RTÜK 29 Yıllık Radyonun Lisansını İptal Etti!
RTÜK'ün CHP'li üyesi İlhan Taşçı, Açık Radyo'nun lisansının iptal edildiğini duyurdu. Taşçı, karara gerekçe olarak, daha önce verilen yayın durdurma cezasına uyulmamasının gösterildiğini bildirdi.
Radyo ve Televizyon Üst Kurulu (RTÜK) daha önce üst sınırdan 189 bin 282 TL idari para cezası ve beş program durdurma cezası verdiği Açık Radyo’nun lisansını iptal etti.
RTÜK’ün CHP’li üyesi İlhan Taşçı sosyal medyadan yaptığı açıklamada, lisansın iptal edilmesine gerekçe olarak “toplumu kin ve düşmanlığa tahrikten” 5 gün program durdurma cezasına uymayıp yayınların sürdürülmesinin gösterildiğini bildirdi.
Taşı sosyal medyadan yaptığı açıklamada şunları yazdı:
“RTÜK, Açık Radyo’nun lisansını iptal etti. Gerekçe, kurulun daha önce verdiği ‘toplumu kin ve düşmanlığa tahrikten’ 5 gün program durdurma cezasına uymayıp yayını sürdürmesi. Oysa yayıncı para cezasını ödemiş, ancak yayın kesmemiş. Bu durum yayıncı lehine yorumlanmalıydı.”
RTÜK, Açık Radyo’nun lisansını iptal etti.
— İlhan Taşcı (@ilhantasci) July 3, 2024
Gerekçe, kurulun daha önce verdiği “toplumu kin ve düşmanlığa tahrikten” 5 gün program durdurma cezasına uymayıp yayını sürdürmesi.

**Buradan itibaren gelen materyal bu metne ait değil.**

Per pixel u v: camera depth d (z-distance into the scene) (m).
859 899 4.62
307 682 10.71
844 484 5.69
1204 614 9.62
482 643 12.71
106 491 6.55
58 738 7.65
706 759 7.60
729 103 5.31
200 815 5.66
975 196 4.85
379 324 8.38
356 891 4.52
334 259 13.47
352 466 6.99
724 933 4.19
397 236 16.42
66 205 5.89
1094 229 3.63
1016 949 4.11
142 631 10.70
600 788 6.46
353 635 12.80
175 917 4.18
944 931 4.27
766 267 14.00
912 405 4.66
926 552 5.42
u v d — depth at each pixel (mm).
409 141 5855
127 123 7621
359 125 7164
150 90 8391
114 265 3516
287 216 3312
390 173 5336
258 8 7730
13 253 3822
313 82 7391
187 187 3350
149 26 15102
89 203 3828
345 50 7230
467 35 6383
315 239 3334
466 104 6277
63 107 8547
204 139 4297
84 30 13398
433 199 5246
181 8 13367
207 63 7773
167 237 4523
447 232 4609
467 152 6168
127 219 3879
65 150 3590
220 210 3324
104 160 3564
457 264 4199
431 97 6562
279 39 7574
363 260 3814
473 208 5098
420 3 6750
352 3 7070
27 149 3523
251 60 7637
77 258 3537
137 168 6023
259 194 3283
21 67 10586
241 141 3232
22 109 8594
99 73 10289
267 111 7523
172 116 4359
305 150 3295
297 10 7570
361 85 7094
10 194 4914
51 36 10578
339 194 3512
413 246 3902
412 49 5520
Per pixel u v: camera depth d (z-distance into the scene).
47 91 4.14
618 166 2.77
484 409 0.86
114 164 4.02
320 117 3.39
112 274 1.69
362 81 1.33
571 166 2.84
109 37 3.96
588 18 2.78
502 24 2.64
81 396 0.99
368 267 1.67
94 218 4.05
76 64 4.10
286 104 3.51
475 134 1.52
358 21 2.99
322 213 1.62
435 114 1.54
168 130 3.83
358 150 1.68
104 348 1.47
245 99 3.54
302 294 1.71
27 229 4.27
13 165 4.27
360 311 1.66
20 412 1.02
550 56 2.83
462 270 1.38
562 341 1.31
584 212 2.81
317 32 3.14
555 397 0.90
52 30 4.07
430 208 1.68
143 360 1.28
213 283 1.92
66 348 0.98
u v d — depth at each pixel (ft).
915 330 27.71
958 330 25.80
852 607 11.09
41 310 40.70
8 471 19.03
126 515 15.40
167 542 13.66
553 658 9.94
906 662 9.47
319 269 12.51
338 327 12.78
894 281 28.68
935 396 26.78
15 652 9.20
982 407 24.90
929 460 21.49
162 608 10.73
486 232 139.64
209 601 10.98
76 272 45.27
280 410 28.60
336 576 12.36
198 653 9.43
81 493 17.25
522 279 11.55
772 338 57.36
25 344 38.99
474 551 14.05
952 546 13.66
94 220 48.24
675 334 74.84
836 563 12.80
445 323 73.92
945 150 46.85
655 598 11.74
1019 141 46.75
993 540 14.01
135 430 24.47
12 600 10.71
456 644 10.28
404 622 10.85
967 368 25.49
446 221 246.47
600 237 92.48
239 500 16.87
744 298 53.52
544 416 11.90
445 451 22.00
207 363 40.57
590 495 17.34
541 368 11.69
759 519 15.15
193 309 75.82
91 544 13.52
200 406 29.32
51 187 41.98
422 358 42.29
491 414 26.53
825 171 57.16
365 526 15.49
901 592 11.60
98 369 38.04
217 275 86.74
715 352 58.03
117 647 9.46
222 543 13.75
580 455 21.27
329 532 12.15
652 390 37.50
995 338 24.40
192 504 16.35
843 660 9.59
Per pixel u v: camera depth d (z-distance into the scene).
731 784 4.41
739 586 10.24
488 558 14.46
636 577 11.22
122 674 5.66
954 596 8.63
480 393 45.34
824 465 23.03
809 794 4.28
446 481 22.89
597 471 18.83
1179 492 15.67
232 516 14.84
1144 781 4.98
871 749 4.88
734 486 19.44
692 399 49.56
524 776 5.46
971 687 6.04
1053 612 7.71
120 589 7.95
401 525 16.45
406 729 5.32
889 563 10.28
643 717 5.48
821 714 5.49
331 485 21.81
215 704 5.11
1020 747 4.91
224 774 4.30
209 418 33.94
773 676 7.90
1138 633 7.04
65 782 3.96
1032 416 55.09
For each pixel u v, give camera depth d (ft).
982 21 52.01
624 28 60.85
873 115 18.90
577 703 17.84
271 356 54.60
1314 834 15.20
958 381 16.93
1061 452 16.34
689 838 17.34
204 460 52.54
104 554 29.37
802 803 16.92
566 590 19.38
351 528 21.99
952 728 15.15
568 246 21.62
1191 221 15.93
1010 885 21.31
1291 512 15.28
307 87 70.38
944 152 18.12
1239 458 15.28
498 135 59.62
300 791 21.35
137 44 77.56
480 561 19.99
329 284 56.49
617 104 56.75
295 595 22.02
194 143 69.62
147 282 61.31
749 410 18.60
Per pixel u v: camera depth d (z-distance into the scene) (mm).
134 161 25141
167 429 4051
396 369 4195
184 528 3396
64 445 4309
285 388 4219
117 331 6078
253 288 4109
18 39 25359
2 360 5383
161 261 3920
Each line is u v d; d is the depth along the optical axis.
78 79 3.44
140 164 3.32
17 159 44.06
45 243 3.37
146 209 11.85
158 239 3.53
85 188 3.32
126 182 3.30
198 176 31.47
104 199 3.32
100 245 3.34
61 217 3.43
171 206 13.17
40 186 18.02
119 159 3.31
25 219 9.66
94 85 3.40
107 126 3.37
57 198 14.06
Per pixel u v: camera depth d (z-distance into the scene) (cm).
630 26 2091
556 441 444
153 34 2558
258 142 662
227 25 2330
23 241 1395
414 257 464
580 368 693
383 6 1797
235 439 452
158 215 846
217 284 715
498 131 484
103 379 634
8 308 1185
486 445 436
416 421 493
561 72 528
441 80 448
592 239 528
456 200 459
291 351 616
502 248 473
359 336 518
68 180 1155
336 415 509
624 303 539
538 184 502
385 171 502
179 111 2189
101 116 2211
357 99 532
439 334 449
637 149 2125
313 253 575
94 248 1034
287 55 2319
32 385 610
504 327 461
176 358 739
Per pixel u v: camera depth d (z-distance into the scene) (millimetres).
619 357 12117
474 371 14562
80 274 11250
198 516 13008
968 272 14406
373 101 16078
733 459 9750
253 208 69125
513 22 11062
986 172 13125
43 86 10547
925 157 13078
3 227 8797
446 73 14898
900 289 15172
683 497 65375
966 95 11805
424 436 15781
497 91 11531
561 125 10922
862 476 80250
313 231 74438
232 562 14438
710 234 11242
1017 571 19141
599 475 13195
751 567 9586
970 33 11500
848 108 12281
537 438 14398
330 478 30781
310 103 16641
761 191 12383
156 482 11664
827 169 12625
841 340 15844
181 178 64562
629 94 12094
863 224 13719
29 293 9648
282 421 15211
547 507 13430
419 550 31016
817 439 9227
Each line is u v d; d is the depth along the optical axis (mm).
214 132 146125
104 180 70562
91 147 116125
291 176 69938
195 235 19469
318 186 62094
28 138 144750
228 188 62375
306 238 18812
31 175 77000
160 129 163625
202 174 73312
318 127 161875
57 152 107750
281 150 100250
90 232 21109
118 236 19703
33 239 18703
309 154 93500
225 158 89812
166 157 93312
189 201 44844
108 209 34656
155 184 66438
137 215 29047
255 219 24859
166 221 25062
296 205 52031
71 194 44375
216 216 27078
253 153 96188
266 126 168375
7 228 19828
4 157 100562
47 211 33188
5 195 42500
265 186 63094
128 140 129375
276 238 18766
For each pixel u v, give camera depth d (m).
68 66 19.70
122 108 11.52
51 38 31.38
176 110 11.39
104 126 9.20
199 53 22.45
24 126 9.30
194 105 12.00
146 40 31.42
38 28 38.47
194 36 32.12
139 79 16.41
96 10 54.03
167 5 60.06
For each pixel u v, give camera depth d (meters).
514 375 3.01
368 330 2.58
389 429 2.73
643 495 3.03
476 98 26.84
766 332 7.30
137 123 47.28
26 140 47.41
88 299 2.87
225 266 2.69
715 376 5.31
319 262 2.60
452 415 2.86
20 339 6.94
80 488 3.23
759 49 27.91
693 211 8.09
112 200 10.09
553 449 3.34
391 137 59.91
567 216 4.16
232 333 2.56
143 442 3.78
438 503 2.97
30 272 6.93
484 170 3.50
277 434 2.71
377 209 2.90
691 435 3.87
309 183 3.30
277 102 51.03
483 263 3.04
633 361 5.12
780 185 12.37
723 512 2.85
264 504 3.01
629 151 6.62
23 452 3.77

Oysa yayıncı para cezasını ödemiş, ancak yayın kesmemiş. Bu durum yayıncı lehine yorumlanmalıydı.
NE OLMUŞTU?
RTÜK, 22 Mayıs 2024 tarihinde aldığı karar ile 24 Nisan günü yapılan Açık Gazete programında geçen “Osmanlı topraklarında gerçekleşen tehcir ve katliamların, soykırım olarak adlandırılan katliamların 109. yıldönümü, sene-i devriyesi. Bu yıl da anma yasaklandı biliyorsunuz” ifadeleri nedeniyle, Açık Radyo’ya üst sınırdan 189 bin 282 TL idari para cezası ve beş program durdurma cezası vermişti.
RTÜK duyurusunda, “… gazetecilerin somut kanıtlara dayanmaksızın toplumun birlik ve beraberliğini bozacak, toplumu kutuplaştıracak, toplumun itibarını zedeleyebilecek nitelikte iddialarda bulunmasının ifade özgürlüğü kapsamında değerlendirilemeyeceği, ayrıca, Cengiz Aktar tarafından söz konusu ‘soykırım’ nitelemesinin yayın sırasında açıkça dile getirilmesi ve bir düzeltme girişiminde bulunulmamasının kamusal sorumluluk ve sorumlu yayıncılık anlayışıyla bağdaşmadığı gibi toplumu kin ve düşmanlığa tahrik eden ve toplumda nefret duyguları oluşturabilecek nitelikte olduğu kanaatine varılmıştır” ifadeleri kullanılmıştı.